Exercise description: Give back exactly the lines of the entries below from the line with "Others Present" to the line with "I. Call to Order", inclusive, and only those.
Information supplied section start
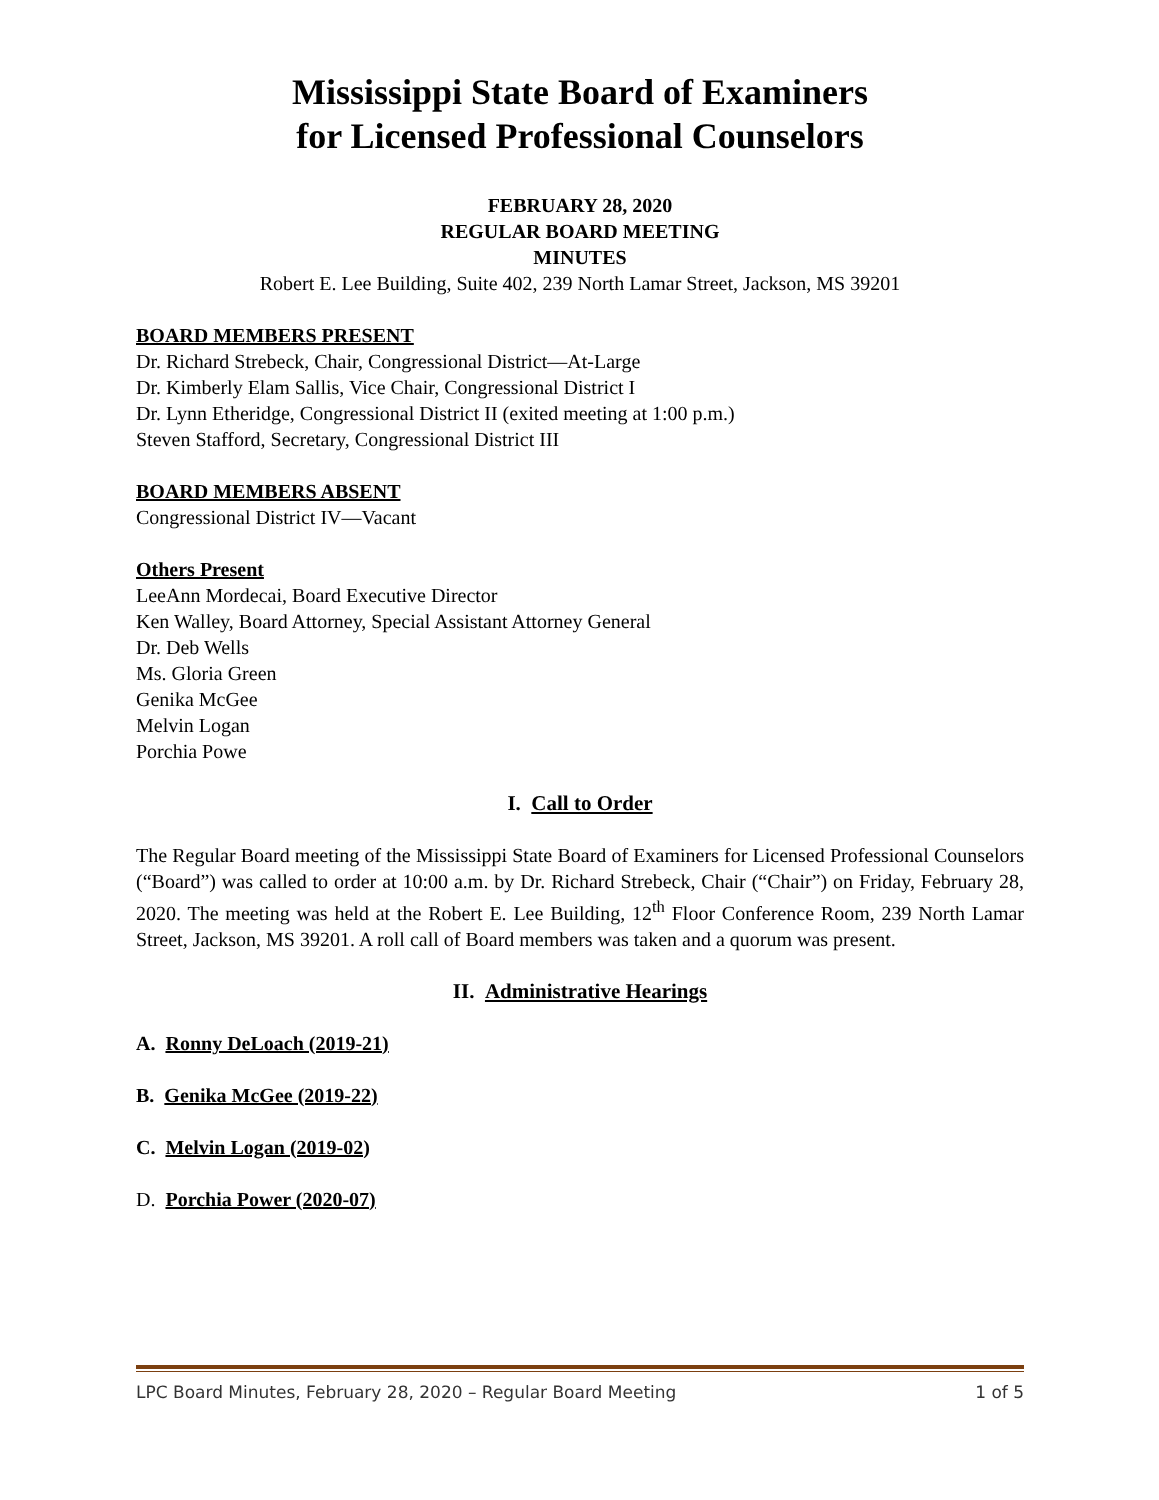Mississippi State Board of Examiners
for Licensed Professional Counselors
FEBRUARY 28, 2020
REGULAR BOARD MEETING
MINUTES
Robert E. Lee Building, Suite 402, 239 North Lamar Street, Jackson, MS 39201
BOARD MEMBERS PRESENT
Dr. Richard Strebeck, Chair, Congressional District—At-Large
Dr. Kimberly Elam Sallis, Vice Chair, Congressional District I
Dr. Lynn Etheridge, Congressional District II (exited meeting at 1:00 p.m.)
Steven Stafford, Secretary, Congressional District III
BOARD MEMBERS ABSENT
Congressional District IV—Vacant
Others Present
LeeAnn Mordecai, Board Executive Director
Ken Walley, Board Attorney, Special Assistant Attorney General
Dr. Deb Wells
Ms. Gloria Green
Genika McGee
Melvin Logan
Porchia Powe
I. Call to Order
The Regular Board meeting of the Mississippi State Board of Examiners for Licensed Professional Counselors (“Board”) was called to order at 10:00 a.m. by Dr. Richard Strebeck, Chair (“Chair”) on Friday, February 28, 2020. The meeting was held at the Robert E. Lee Building, 12<sup>th</sup> Floor Conference Room, 239 North Lamar Street, Jackson, MS 39201. A roll call of Board members was taken and a quorum was present.
II. Administrative Hearings
A. Ronny DeLoach (2019-21)
B. Genika McGee (2019-22)
C. Melvin Logan (2019-02)
D. Porchia Power (2020-07)
LPC Board Minutes, February 28, 2020 – Regular Board Meeting 1 of 5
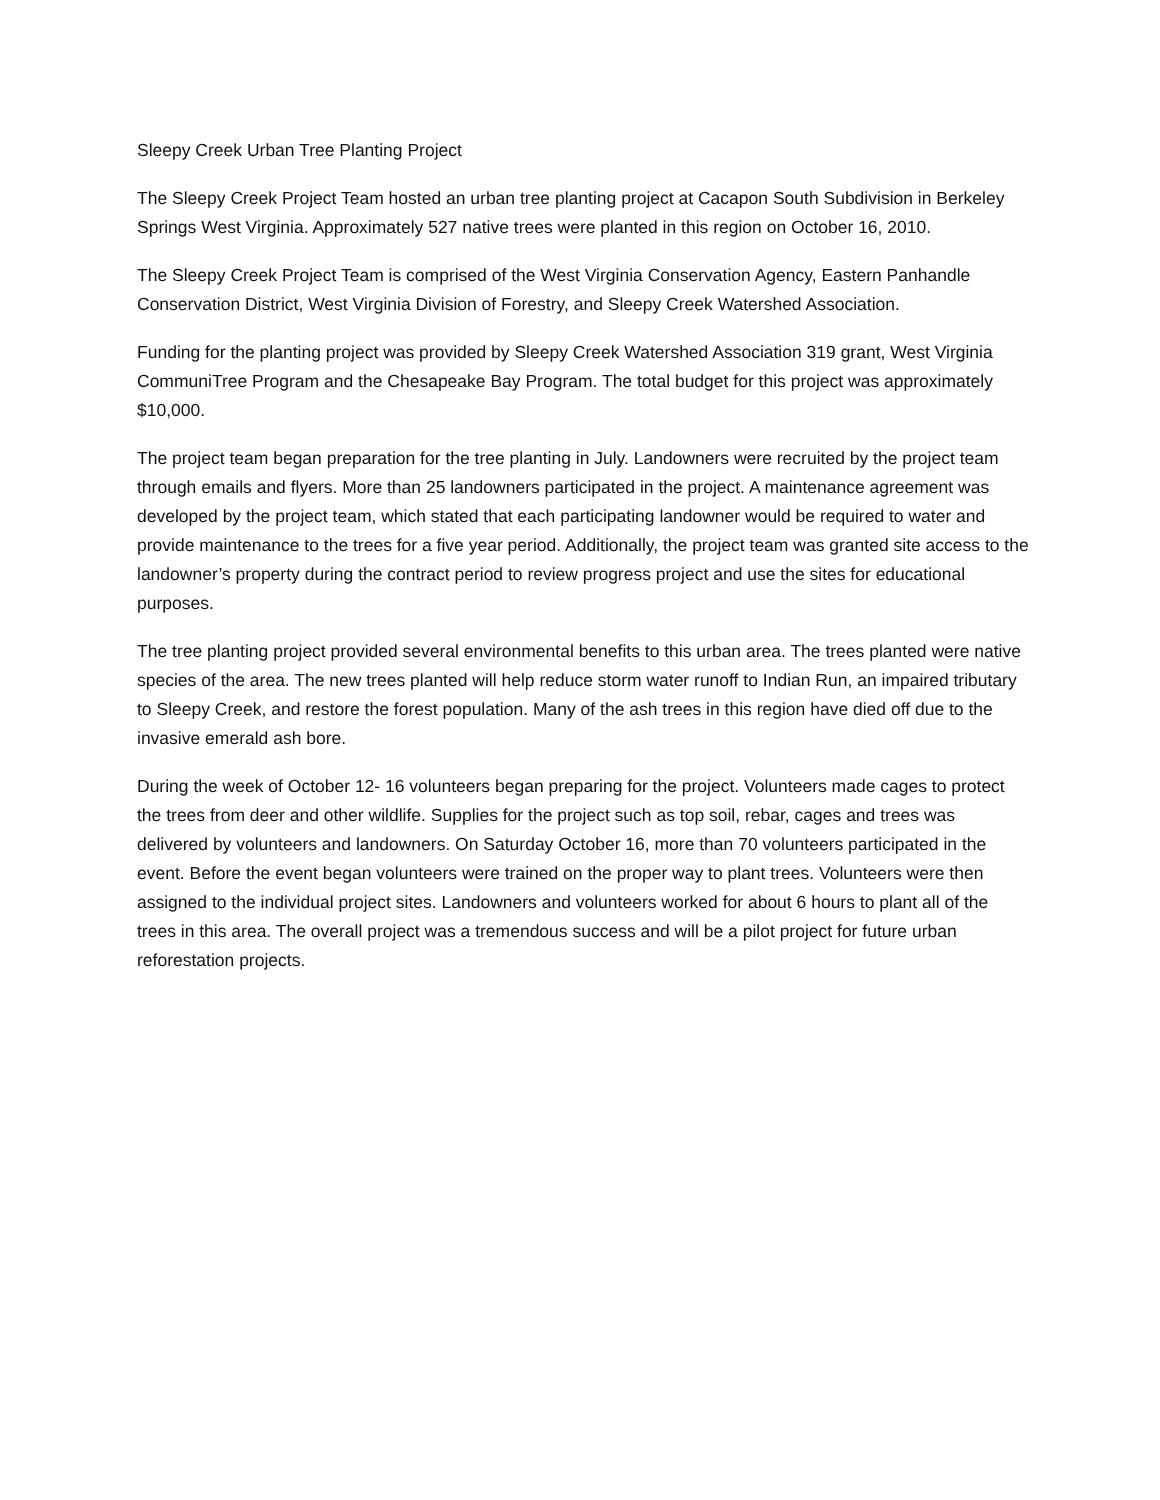Sleepy Creek Urban Tree Planting Project
The Sleepy Creek Project Team hosted an urban tree planting project at Cacapon South Subdivision in Berkeley Springs West Virginia. Approximately 527 native trees were planted in this region on October 16, 2010.
The Sleepy Creek Project Team is comprised of the West Virginia Conservation Agency, Eastern Panhandle Conservation District, West Virginia Division of Forestry, and Sleepy Creek Watershed Association.
Funding for the planting project was provided by Sleepy Creek Watershed Association 319 grant, West Virginia CommuniTree Program and the Chesapeake Bay Program. The total budget for this project was approximately $10,000.
The project team began preparation for the tree planting in July. Landowners were recruited by the project team through emails and flyers. More than 25 landowners participated in the project. A maintenance agreement was developed by the project team, which stated that each participating landowner would be required to water and provide maintenance to the trees for a five year period. Additionally, the project team was granted site access to the landowner’s property during the contract period to review progress project and use the sites for educational purposes.
The tree planting project provided several environmental benefits to this urban area. The trees planted were native species of the area. The new trees planted will help reduce storm water runoff to Indian Run, an impaired tributary to Sleepy Creek, and restore the forest population. Many of the ash trees in this region have died off due to the invasive emerald ash bore.
During the week of October 12- 16 volunteers began preparing for the project. Volunteers made cages to protect the trees from deer and other wildlife. Supplies for the project such as top soil, rebar, cages and trees was delivered by volunteers and landowners. On Saturday October 16, more than 70 volunteers participated in the event. Before the event began volunteers were trained on the proper way to plant trees. Volunteers were then assigned to the individual project sites. Landowners and volunteers worked for about 6 hours to plant all of the trees in this area. The overall project was a tremendous success and will be a pilot project for future urban reforestation projects.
Information supplied section end
Task response:
Others Present
LeeAnn Mordecai, Board Executive Director
Ken Walley, Board Attorney, Special Assistant Attorney General
Dr. Deb Wells
Ms. Gloria Green
Genika McGee
Melvin Logan
Porchia Powe
I. Call to Order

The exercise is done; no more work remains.